Veterans Affairs – The Good and The Bad


Recently coming under fire for scandals involving massive art purchases and wasteful spending, along with wait times and scheduling incompetence which literally have cost some veterans their lives, not to mention the suicide help line, David Shulkin, undersecretary for health at the U.S. Department of Veterans Affairs made statements in the VA’s defense.

“Talking about veteran suicide isn’t easy, but it’s something the experts at the Department of Veterans Affairs do every day. Our prevention work is constant, and our commitment to veterans extends 24 hours a day, seven days a week, 365 days a year. Last year, our Veterans Crisis Line dispatched emergency responders to individuals in need about 30 times every day and made 80,000 referrals to suicide prevention coordinators at VA medical centers.”

He continued, in a piece written for Tribune News Service, “We know we are saving thousands of lives, but we’re certainly not celebrating. We know that too many veterans are still struggling and that we have more work to do. Even one life lost is one too many, and it grieves us — especially our dedicated employees, many of whom are veterans who spend late nights and holidays away from their families — that this problem has endured.”

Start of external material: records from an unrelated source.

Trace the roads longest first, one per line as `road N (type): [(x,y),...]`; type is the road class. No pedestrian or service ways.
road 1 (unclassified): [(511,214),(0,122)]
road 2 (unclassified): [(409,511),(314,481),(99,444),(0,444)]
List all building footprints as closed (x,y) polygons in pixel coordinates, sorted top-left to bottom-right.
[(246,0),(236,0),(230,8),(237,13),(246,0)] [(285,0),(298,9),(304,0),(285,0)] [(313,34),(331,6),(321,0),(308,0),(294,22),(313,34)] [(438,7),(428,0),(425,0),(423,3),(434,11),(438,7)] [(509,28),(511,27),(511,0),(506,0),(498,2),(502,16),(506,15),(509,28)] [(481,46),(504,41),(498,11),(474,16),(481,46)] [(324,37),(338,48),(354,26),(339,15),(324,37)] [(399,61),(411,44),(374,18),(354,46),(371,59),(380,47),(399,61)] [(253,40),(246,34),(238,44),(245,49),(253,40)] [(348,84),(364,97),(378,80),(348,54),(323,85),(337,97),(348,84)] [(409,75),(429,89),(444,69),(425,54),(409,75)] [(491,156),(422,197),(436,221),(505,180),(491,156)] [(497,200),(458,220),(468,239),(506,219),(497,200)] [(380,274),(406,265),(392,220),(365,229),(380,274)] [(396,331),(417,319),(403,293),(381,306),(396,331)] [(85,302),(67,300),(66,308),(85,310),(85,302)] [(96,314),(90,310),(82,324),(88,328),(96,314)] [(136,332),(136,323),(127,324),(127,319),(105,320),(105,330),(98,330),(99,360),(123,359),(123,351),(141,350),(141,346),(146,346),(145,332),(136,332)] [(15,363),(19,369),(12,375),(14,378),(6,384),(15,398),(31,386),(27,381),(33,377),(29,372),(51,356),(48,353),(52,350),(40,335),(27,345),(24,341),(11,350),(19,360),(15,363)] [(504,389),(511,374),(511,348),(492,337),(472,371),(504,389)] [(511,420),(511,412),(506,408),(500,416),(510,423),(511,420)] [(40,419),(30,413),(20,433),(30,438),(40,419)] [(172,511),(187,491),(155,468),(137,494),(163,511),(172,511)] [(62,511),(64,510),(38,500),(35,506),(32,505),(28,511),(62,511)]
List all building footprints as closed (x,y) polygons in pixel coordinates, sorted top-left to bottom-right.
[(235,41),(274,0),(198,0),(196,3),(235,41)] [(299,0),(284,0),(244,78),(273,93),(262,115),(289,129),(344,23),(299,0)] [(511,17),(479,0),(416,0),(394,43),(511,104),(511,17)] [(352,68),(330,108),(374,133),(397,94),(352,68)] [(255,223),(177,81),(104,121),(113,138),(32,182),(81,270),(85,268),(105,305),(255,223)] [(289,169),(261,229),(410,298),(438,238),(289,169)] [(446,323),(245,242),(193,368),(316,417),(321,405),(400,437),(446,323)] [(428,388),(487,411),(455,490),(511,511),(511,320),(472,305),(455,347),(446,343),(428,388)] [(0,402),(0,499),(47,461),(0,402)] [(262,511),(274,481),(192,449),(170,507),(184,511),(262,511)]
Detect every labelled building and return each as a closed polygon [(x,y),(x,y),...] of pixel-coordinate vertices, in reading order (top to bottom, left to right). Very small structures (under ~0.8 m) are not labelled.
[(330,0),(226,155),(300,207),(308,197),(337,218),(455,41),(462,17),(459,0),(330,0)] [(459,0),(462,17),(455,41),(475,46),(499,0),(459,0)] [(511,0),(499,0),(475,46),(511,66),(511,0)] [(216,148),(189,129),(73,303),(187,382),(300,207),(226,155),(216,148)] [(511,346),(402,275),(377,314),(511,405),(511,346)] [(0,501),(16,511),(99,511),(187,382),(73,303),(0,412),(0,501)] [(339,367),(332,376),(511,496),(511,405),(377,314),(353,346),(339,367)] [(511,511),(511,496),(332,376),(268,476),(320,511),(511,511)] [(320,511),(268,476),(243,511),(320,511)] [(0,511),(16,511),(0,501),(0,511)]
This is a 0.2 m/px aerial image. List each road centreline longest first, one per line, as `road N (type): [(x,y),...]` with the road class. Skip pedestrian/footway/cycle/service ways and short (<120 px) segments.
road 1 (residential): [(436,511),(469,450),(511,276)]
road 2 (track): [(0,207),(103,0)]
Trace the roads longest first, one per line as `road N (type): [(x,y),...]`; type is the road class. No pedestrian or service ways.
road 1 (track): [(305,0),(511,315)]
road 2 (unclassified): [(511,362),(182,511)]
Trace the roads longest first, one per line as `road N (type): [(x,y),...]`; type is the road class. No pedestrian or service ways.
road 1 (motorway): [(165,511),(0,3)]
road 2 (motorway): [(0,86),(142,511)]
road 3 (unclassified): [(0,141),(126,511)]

Shulkin specifically addressed the suicide hotline issue, “Recent media reports claiming calls to the Veterans Crisis Line are rolling over or going unanswered are simply untrue. What is true is that the VA, like other organizations that operate crisis lines, does rely on backup centers. But these aren’t your average call centers. They’re operated by trained responders and are used only when the VA line is overwhelmed by calls.

When backup is needed, the VA utilizes the National Suicide Prevention Lifeline. This crisis line network was established by the U.S. Substance Abuse and Mental Health Services Administration and the Mental Health Association of New York City and is independently evaluated by a federally funded investigation team.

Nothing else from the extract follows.